With interest rates up sharply from the lows and Blackstone and other private equity firms holding billions of dollars with of properties with no one to sell to, the time is ripe for a little muppet fleecing. Leading the charge to find new tax-payer backed subprime loans to take some properties off the hands of Mr. Schwarzman is none other than Wells Fargo. I previously forecasted this in my piece: Stage Two of the Housing Bubble Begins: Blackstone to Lend to Others for “Buy to Rent.”
They aren’t the only ones though. Citadel Servicing Corp, the country’s biggest subprime lender, is also getting in the action. The best and worst part of this story is the way these new loans are being marketed. Specifically, as “Low Credit Score Debt Consolidation Program” as well as a “Second Chance Purchase Program.”
This Central Bankster game isn’t complicated. Provide access to cheap funds to financial cronies, pump the bubble, fleece the serfs. Rinse. Repeat.
(Reuters) - Wells Fargo & Co, the largest U.S. mortgage lender, is tiptoeing back into subprime home loans again.
The bank is looking for opportunities to stem its revenue decline as overall mortgage lending volume plunges. It believes it has worked through enough of its crisis-era mortgage problems, particularly with U.S. home loan agencies, to be comfortable extending credit to some borrowers with higher credit risks.
So far few other big banks seem poised to follow Wells Fargo’s lead, but some smaller companies outside the banking system, such as Citadel Servicing Corp, are already ramping up their subprime lending. To avoid the taint associated with the word “subprime,” lenders are calling their loans “another chance mortgages” or “alternative mortgage programs.”
It is looking at customers with credit scores as low as 600. Its prior limit was 640, which is often seen as the cutoff point between prime and subprime borrowers. U.S. credit scores range from 300 to 850.
Lenders remain cautious in part because of financial reform rules. Under the 2010 Dodd-Frank law, mortgage borrowers must meet eight strict criteria including earning enough income and having relatively low debt. If the borrower does not meet those hurdles and later defaults on a mortgage, he or she can sue the lender and argue the loan should never have been made in the first place.
Subprime mortgages were at the center of the financial crisis, but many lenders believe that done with proper controls, the risks can be managed and the business can generate big profits.
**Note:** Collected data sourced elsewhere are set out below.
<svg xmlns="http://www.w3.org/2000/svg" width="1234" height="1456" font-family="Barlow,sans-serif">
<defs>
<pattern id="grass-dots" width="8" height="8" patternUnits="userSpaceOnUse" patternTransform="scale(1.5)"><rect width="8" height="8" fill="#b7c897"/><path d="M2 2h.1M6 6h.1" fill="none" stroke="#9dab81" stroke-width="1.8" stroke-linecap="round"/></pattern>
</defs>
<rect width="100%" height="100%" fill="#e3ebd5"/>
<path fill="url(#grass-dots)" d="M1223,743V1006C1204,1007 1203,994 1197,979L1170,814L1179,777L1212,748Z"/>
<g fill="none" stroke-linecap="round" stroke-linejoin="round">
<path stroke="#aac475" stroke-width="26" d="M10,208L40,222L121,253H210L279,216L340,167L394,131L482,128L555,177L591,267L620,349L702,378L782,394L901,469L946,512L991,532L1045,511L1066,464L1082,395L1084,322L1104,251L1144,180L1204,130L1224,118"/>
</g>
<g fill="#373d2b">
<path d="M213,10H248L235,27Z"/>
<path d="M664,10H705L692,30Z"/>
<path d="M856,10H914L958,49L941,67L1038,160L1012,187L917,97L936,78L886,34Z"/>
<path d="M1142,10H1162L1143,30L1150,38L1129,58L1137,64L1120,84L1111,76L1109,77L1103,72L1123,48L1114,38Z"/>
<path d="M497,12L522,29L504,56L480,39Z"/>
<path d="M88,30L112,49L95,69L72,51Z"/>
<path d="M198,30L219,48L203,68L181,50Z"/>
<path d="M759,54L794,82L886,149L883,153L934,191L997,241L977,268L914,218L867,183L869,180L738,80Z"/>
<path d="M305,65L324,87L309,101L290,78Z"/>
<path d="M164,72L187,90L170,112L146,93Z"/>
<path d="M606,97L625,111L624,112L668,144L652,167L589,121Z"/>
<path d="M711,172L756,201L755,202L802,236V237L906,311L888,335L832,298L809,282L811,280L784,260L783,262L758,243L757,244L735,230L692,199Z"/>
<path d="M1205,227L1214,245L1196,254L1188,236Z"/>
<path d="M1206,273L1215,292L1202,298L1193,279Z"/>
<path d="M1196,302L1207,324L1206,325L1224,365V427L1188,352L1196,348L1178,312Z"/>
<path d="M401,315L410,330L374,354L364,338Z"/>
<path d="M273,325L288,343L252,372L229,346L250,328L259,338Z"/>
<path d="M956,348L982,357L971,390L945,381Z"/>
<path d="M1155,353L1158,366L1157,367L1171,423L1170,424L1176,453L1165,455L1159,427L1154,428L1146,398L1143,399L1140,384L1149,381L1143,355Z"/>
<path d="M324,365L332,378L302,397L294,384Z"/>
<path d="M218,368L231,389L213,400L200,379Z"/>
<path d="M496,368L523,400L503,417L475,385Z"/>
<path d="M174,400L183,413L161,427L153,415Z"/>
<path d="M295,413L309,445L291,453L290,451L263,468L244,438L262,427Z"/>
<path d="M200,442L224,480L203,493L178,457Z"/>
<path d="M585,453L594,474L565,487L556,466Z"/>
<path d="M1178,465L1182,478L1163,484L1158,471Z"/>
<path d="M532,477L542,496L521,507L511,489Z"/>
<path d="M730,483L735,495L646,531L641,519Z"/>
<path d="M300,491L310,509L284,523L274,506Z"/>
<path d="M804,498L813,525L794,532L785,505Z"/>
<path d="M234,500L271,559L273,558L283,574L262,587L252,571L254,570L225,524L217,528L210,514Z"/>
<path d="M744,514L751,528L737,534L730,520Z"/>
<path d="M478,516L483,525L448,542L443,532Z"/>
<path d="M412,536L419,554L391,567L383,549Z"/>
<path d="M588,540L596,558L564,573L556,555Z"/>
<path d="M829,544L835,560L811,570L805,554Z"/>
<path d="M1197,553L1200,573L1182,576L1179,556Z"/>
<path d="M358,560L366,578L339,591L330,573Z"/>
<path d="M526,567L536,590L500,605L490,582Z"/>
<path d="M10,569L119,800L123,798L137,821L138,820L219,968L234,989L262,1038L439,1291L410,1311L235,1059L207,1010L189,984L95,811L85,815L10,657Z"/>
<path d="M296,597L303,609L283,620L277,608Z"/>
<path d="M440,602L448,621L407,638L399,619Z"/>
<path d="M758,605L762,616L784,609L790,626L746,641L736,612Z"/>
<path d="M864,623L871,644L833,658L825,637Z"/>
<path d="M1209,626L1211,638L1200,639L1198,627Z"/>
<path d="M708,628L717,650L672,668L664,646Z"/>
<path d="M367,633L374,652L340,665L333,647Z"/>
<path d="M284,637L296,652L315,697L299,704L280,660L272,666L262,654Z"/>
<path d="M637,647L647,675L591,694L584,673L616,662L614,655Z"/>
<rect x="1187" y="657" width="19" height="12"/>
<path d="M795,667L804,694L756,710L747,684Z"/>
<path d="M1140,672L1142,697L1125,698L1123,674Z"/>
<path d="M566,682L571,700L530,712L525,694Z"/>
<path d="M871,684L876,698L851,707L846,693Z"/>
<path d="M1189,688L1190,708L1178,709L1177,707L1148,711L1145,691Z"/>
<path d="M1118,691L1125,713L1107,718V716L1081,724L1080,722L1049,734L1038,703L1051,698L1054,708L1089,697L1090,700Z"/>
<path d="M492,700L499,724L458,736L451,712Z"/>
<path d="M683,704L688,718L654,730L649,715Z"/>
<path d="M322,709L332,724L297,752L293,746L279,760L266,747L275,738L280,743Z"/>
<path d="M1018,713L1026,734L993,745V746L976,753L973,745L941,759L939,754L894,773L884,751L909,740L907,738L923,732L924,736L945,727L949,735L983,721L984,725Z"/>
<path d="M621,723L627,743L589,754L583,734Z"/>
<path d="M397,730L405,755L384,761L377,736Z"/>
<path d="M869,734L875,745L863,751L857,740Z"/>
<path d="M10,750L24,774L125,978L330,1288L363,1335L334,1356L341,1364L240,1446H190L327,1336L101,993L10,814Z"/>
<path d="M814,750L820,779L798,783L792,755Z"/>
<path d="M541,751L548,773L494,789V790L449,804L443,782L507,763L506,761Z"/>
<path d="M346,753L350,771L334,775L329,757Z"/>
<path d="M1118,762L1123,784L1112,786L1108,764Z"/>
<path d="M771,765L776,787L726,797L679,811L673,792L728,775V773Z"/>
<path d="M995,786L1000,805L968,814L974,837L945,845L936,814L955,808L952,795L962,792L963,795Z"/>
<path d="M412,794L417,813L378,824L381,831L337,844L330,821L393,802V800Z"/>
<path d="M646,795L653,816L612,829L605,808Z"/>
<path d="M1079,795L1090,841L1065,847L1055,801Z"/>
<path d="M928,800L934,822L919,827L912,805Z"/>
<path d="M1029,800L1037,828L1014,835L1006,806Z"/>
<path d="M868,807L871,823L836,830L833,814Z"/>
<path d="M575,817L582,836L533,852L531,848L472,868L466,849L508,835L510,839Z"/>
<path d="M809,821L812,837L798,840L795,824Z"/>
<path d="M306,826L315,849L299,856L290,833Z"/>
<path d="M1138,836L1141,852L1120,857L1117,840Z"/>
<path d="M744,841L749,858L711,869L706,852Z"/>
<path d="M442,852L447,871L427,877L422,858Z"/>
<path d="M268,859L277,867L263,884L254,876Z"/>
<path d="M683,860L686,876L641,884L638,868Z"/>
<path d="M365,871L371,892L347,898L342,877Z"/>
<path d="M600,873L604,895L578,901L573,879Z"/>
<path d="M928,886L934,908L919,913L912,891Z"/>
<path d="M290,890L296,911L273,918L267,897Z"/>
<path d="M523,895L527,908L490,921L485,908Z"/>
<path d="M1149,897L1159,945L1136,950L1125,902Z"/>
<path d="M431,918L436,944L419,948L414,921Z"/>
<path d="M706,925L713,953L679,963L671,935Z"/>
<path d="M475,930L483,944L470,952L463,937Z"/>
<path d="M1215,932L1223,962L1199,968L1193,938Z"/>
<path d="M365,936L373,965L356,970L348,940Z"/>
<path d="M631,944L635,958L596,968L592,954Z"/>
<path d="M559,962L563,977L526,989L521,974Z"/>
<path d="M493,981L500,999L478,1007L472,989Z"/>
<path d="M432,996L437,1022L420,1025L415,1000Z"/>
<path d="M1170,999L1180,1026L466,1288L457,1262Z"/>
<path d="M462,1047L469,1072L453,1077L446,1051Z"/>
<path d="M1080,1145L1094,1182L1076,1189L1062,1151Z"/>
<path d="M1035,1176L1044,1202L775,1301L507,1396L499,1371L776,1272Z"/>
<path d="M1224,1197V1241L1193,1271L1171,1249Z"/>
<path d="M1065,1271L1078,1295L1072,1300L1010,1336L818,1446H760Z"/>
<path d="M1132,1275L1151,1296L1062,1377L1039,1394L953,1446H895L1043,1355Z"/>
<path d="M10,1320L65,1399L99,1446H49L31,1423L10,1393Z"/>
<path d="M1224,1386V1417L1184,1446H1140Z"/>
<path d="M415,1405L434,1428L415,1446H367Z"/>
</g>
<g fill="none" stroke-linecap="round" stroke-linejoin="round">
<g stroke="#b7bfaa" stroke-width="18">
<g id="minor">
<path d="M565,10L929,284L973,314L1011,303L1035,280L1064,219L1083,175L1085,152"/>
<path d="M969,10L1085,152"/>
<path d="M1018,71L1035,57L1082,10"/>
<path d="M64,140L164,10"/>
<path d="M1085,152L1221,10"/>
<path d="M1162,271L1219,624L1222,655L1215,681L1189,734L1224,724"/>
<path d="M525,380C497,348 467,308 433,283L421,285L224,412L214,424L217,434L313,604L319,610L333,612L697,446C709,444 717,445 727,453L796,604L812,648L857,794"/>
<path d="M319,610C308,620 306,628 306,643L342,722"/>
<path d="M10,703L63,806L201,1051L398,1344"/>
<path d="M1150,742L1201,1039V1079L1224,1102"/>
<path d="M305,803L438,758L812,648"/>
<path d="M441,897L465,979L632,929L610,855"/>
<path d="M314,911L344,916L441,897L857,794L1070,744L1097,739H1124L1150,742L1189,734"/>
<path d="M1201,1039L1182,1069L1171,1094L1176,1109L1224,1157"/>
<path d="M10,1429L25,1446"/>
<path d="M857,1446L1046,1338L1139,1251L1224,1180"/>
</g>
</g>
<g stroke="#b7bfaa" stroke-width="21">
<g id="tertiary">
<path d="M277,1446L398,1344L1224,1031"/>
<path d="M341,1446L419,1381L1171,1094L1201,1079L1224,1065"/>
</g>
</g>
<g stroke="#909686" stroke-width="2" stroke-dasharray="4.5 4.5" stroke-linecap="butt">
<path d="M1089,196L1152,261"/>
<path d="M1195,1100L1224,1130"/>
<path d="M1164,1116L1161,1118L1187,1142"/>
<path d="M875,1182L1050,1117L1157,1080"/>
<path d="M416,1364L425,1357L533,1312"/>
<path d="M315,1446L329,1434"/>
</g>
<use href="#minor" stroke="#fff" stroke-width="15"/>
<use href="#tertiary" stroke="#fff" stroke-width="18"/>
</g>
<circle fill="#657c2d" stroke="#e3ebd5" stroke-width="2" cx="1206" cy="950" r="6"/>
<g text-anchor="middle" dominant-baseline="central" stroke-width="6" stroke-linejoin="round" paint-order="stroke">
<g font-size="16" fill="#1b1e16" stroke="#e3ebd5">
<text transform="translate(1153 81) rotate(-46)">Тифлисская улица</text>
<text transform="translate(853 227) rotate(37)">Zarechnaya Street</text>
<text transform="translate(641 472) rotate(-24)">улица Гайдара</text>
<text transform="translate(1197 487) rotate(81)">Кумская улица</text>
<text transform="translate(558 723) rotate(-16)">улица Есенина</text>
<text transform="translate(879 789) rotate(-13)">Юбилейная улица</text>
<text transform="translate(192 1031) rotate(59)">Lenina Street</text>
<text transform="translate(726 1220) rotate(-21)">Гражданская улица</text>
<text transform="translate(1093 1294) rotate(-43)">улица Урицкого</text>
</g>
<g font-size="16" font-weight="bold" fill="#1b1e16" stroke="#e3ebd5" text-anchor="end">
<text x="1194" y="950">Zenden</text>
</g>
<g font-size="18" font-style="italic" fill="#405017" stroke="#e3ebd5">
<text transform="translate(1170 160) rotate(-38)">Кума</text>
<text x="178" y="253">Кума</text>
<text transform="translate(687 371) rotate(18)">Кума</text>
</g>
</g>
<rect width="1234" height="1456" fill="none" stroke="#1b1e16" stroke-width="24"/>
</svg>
Still, Wells Fargo isn’t just opening up the spigots. The bank is looking to lend to borrowers with weaker credit, but only if those mortgages can be guaranteed by the FHA, Codel said. Because the loans are backed by the government, Wells Fargo can package them into bonds and sell them to investors.
Taxpayers lose again.
The funding of the loans is a key difference between Wells Fargo and other lenders: the big bank is packaging them into bonds and selling them to investors, but many of the smaller, nonbank lenders are making mortgages known as “nonqualified loans” that they are often holding on their books.
Citadel Servicing Corp, the country’s biggest subprime lender, is trying to change that. It plans to package the loans it has made into bonds and sell them to investors.
Citadel has lent money to people with credit scores as low as 490 – though they have to pay interest rates above 10 percent, far above the roughly 4.3 percent that prime borrowers pay now.
But smaller, non-bank lenders are making more loans. One such company, ACC Mortgage in Maryland, is offering a “Low Credit Score Debt Consolidation Program” as well as a “Second Chance Purchase Program.” Low credit scores don’t matter. Neither do bankruptcies, foreclosures or short sales.
Happy Valentine’s Day Stephen Schwarzman.